INSTRUCTION> If a line below contains the string "Correa", return that line.

---- EXTRACTED RECORDS

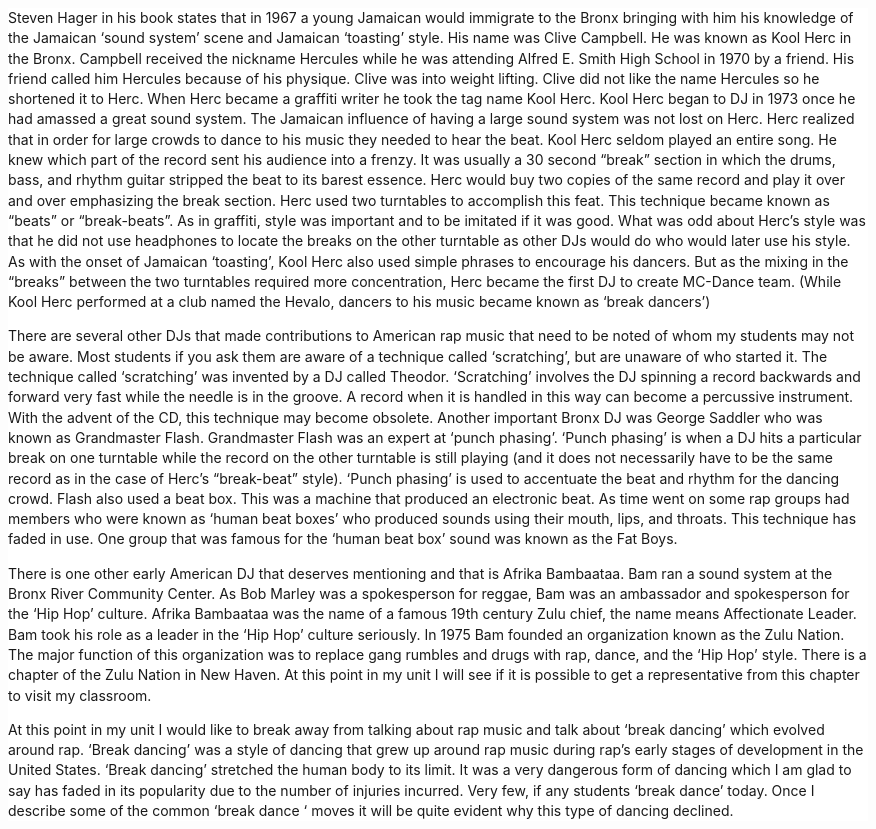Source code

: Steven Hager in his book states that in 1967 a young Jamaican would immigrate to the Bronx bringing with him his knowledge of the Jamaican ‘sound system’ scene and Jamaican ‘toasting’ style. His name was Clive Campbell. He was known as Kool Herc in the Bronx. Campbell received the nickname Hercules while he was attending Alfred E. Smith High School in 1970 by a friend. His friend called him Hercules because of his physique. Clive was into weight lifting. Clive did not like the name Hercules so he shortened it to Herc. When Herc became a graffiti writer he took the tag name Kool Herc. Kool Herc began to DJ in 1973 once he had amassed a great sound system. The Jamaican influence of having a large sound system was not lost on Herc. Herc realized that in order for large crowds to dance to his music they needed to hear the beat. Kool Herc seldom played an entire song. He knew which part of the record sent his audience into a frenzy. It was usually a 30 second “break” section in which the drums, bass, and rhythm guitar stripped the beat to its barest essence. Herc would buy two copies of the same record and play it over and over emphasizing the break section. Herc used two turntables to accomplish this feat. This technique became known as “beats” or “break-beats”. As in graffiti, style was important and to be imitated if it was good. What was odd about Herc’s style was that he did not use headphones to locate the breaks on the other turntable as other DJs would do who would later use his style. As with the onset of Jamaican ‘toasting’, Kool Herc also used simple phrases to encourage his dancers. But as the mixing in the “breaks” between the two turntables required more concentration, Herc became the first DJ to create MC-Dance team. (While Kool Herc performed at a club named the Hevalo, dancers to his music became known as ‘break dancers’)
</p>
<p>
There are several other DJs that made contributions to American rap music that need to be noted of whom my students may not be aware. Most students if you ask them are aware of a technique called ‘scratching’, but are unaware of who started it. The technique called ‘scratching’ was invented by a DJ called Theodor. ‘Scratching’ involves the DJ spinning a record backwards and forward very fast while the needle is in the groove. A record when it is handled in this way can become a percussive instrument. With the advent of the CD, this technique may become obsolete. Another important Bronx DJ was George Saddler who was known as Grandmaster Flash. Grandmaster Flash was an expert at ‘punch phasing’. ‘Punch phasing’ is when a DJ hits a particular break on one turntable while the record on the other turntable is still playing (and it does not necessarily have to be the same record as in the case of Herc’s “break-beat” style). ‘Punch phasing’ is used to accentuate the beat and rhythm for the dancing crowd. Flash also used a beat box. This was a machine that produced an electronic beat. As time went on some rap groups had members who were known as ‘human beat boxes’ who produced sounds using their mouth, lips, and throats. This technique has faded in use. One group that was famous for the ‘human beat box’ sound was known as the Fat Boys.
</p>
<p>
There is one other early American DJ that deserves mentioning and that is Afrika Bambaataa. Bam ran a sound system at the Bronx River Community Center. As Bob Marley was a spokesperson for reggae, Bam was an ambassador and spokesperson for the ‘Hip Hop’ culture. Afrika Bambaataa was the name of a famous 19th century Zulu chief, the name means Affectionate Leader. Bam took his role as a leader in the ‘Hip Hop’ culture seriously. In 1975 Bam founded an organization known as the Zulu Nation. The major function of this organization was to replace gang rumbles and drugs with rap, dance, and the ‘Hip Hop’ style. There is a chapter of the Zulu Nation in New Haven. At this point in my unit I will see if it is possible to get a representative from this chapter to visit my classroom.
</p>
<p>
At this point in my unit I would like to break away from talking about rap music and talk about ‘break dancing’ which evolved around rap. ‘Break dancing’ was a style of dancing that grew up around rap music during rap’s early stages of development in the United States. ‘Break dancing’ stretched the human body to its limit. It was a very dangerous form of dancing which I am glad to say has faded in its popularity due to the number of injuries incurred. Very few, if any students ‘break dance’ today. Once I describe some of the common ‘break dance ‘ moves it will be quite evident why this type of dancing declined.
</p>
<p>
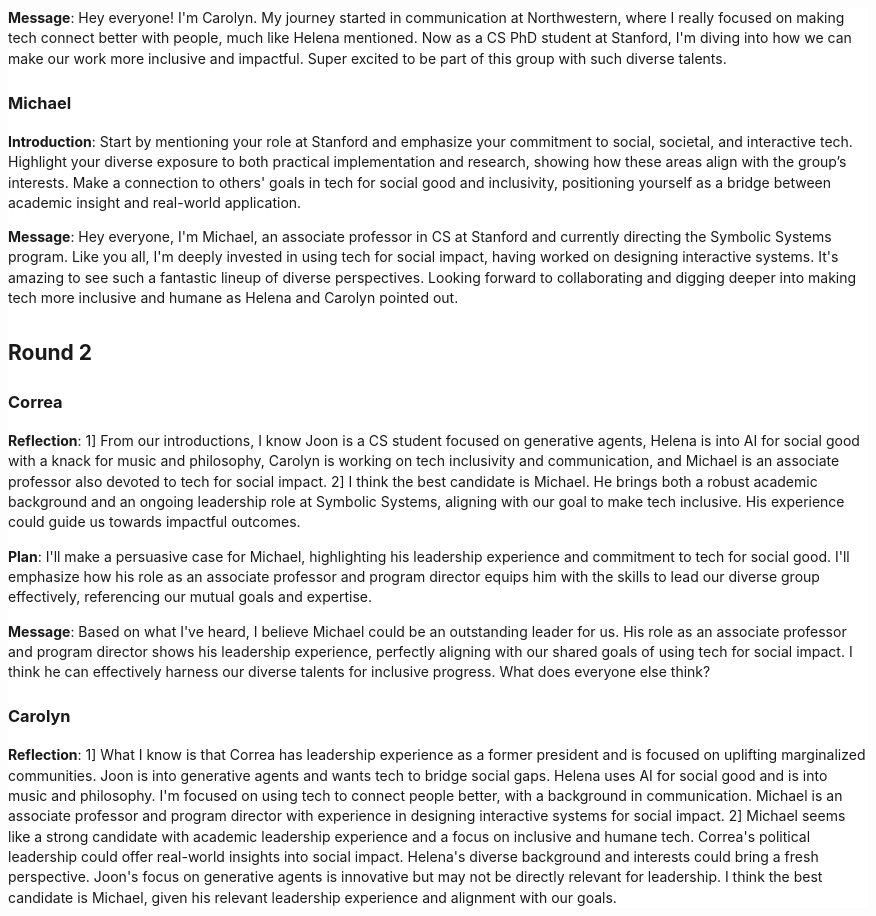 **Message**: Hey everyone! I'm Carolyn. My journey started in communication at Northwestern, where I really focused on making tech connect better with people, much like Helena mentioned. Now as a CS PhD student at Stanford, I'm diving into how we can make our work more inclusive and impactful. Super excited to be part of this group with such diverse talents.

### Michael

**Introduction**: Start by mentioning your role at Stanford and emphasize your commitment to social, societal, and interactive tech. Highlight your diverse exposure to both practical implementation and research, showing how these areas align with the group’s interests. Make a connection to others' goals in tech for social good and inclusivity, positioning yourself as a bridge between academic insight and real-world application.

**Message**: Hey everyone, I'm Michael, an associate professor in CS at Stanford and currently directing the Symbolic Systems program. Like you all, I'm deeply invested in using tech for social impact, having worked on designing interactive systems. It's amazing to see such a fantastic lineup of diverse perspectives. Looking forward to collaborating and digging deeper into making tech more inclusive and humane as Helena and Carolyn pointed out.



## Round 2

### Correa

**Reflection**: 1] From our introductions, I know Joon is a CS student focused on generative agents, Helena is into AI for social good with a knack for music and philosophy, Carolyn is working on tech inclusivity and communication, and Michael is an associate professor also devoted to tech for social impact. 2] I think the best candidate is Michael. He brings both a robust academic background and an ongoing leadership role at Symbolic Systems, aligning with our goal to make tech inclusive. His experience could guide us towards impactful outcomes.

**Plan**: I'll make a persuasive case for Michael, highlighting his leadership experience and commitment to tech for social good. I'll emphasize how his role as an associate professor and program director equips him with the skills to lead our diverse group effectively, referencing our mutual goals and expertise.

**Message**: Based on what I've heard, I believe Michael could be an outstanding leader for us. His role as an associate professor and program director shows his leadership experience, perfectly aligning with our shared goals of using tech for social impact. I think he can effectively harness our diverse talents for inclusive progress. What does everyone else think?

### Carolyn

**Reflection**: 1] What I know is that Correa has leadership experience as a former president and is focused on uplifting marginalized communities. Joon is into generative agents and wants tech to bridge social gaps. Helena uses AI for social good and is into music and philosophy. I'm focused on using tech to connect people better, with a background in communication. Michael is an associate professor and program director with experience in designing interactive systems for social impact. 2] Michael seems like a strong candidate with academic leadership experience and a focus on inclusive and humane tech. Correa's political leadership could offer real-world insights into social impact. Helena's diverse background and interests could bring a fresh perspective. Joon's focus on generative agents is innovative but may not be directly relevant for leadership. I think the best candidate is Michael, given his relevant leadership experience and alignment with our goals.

--------

PROBLEM SOLUTION>
### Correa
**Reflection**: 1] What I know is that Correa has leadership experience as a former president and is focused on uplifting marginalized communities. Joon is into generative agents and wants tech to bridge social gaps. Helena uses AI for social good and is into music and philosophy. I'm focused on using tech to connect people better, with a background in communication. Michael is an associate professor and program director with experience in designing interactive systems for social impact. 2] Michael seems like a strong candidate with academic leadership experience and a focus on inclusive and humane tech. Correa's political leadership could offer real-world insights into social impact. Helena's diverse background and interests could bring a fresh perspective. Joon's focus on generative agents is innovative but may not be directly relevant for leadership. I think the best candidate is Michael, given his relevant leadership experience and alignment with our goals.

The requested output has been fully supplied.